Celle qui avait écrit la dénonciation anonyme était bien informée.

La duchesse de Champdoce attendait ce soir-là Georges de Croisenois.

C'était la première fois. Hélas! la pauvre femme avait fini par tomber dans le piège que lui tendait incessamment celle qu'elle croyait être son amie la plus tendre et la plus dévouée.

Elle succombait, en apparence au moins, à un genre de séduction odieux, infâme, beaucoup moins rare, il faudrait dire bien plus fréquent qu'on ne croit, à une de ces machinations d'autant plus perfides et infaillibles que celle qui en est l'objet est perdue si elle a seulement une minute d'éblouissement.

La veille, elle s'était trouvée dans le salon de Mme de Mussidan seule avec Georges de Croisenois; la contagion de sa passion l'avait gagnée, elle n'avait pas su résister à ses paroles enflammées; elle avait perdu la tête, et elle avait accordé ce rendez-vous, imploré à genoux.

—Eh bien! soit, avait-elle dit, soit... demain soir, à dix heures et demie, venez à la petite porte du jardin, elle sera simplement retenue par une pierre, poussez-la; et quand vous serez dans le jardin, prévenez-moi en frappant plusieurs fois des mains...

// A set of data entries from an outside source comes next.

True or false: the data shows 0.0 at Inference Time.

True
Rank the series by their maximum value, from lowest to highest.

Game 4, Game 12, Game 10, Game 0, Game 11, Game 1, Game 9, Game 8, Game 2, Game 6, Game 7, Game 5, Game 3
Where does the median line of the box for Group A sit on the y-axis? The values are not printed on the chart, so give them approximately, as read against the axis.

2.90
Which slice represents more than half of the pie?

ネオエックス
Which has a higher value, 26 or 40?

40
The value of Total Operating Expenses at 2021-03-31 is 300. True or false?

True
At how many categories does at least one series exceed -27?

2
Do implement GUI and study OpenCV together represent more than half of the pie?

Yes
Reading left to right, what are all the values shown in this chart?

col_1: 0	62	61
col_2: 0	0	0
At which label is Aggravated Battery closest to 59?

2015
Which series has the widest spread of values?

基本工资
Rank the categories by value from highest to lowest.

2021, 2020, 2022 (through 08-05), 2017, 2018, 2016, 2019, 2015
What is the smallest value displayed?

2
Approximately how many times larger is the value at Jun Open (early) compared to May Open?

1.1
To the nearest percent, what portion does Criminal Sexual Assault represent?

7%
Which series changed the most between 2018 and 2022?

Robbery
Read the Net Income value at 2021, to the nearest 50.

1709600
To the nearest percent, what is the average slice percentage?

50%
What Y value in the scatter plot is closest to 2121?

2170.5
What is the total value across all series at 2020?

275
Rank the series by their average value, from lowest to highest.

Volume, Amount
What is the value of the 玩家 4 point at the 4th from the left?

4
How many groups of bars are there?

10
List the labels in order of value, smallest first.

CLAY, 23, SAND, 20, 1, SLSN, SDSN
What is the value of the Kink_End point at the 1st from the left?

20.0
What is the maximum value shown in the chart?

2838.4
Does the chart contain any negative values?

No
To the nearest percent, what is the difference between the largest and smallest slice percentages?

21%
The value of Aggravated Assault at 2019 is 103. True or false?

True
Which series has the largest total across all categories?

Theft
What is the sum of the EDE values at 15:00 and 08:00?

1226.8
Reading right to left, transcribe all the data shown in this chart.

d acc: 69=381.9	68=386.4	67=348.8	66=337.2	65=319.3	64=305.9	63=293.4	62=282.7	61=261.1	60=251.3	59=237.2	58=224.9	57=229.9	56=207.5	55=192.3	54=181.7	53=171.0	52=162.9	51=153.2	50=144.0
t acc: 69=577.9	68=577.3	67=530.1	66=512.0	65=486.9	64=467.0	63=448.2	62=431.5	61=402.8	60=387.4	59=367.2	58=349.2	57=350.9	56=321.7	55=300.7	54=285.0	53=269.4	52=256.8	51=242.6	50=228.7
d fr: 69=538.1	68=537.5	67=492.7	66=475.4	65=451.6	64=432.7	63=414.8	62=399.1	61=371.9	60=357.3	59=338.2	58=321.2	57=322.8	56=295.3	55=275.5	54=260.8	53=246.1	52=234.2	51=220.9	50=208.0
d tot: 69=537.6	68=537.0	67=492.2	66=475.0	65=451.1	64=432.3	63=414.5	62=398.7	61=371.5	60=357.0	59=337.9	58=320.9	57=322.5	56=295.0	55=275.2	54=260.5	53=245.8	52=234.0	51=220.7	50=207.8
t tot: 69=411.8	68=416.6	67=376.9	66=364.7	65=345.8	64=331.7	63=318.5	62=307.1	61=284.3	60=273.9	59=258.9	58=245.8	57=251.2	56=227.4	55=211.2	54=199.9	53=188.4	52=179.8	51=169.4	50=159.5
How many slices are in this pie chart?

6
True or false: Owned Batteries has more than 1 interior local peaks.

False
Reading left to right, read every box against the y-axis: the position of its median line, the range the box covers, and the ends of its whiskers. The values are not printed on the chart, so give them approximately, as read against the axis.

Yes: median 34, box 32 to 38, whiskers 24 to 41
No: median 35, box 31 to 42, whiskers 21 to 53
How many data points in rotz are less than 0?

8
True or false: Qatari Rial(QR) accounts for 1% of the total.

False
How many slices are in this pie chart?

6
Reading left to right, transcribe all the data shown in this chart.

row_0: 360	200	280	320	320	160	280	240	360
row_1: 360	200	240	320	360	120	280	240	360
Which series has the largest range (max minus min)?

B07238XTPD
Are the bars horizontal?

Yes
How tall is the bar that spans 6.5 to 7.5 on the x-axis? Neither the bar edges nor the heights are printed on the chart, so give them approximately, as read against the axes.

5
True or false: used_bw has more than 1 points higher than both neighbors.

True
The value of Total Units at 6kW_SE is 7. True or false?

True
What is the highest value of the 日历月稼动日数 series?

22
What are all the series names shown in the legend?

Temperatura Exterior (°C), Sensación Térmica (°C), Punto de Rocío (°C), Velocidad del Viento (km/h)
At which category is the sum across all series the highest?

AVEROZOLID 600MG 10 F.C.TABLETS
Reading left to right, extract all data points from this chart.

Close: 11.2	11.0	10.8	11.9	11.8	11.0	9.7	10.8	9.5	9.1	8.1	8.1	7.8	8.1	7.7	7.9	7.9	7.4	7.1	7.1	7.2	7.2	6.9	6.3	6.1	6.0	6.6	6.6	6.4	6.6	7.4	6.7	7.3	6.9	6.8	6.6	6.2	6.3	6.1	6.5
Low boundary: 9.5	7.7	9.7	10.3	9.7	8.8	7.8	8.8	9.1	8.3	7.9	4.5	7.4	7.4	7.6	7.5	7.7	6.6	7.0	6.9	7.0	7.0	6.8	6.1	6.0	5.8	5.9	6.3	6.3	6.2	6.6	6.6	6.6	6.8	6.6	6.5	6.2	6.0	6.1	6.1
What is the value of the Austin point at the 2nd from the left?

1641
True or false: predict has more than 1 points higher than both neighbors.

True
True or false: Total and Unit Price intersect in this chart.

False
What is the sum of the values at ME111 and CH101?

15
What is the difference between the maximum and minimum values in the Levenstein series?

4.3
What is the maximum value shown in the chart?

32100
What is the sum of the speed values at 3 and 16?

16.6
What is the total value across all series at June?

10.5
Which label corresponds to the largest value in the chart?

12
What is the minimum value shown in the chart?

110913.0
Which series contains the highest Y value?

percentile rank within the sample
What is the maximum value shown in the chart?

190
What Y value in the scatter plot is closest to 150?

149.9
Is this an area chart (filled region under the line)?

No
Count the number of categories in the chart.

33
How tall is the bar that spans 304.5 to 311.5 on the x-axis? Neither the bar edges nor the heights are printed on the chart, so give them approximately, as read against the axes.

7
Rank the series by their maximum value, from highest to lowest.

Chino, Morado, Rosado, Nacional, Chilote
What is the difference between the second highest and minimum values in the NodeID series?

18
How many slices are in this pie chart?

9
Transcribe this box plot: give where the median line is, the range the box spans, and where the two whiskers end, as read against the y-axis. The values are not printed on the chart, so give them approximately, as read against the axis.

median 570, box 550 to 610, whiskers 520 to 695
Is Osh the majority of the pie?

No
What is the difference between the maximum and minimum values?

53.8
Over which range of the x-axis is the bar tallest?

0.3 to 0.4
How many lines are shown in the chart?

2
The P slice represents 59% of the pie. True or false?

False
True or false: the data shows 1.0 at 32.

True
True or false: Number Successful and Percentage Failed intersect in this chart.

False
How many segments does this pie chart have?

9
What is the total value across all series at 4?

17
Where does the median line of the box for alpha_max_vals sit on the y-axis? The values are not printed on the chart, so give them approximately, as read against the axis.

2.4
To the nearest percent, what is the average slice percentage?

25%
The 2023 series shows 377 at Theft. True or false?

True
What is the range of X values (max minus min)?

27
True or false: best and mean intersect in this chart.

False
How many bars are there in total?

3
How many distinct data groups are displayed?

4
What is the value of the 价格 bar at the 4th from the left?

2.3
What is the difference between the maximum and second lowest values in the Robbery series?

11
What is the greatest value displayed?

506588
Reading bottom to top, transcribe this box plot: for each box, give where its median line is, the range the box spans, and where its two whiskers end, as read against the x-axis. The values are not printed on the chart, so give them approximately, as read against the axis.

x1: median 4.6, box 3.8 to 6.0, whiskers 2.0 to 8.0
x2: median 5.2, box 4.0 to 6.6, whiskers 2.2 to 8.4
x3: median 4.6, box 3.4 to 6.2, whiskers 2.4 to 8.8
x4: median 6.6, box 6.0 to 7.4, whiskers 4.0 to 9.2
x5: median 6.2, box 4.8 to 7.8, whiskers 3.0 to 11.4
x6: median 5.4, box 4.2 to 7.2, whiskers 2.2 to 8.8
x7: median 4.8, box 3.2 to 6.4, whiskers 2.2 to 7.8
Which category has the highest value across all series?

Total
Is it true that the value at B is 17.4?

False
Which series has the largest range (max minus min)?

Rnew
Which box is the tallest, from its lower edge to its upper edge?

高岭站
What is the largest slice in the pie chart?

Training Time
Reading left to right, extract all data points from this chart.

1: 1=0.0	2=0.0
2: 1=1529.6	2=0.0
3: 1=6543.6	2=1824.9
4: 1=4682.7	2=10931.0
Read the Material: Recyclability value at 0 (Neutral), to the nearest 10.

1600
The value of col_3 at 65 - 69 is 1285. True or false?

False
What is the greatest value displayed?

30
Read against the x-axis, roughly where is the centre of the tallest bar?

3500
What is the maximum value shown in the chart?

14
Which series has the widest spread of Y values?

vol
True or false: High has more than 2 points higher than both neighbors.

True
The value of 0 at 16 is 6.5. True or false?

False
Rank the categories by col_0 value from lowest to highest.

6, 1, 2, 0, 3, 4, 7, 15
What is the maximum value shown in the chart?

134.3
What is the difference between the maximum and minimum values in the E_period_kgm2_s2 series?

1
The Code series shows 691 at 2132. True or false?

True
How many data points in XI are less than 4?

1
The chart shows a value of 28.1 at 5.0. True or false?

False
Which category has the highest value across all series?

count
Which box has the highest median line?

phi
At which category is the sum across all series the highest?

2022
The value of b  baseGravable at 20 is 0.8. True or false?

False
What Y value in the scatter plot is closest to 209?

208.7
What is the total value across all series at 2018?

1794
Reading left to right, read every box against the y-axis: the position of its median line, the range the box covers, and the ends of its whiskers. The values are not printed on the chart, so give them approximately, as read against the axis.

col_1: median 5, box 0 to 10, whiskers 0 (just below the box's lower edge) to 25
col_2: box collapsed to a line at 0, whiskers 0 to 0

Ces quelques mots n'avaient pas été perdus pour Mme Diane, et comme elle estimait assez son amie pour craindre un retour, elle ne la quitta pas de la soirée, et le lendemain elle voulut dîner avec elle, et resta longtemps après le dîner.

C'est seulement lorsqu'elle fut seule, que la duchesse de Champdoce mesura l'étendue de sa faute, l'énormité de son imprudence. Ah! combien elle se repentait à cette heure, de sa faiblesse: Ce qu'elle possédait de plus précieux au monde, elle l'eût donné pour pouvoir reprendre cette fatale promesse.

Et le moment était venu, son amie était restée près d'elle jusqu'à la dernière minute.

Un moyen de salut s'offrait. Elle pouvait aller fermer la petite porte. Elle se leva pour y courir... trop tard.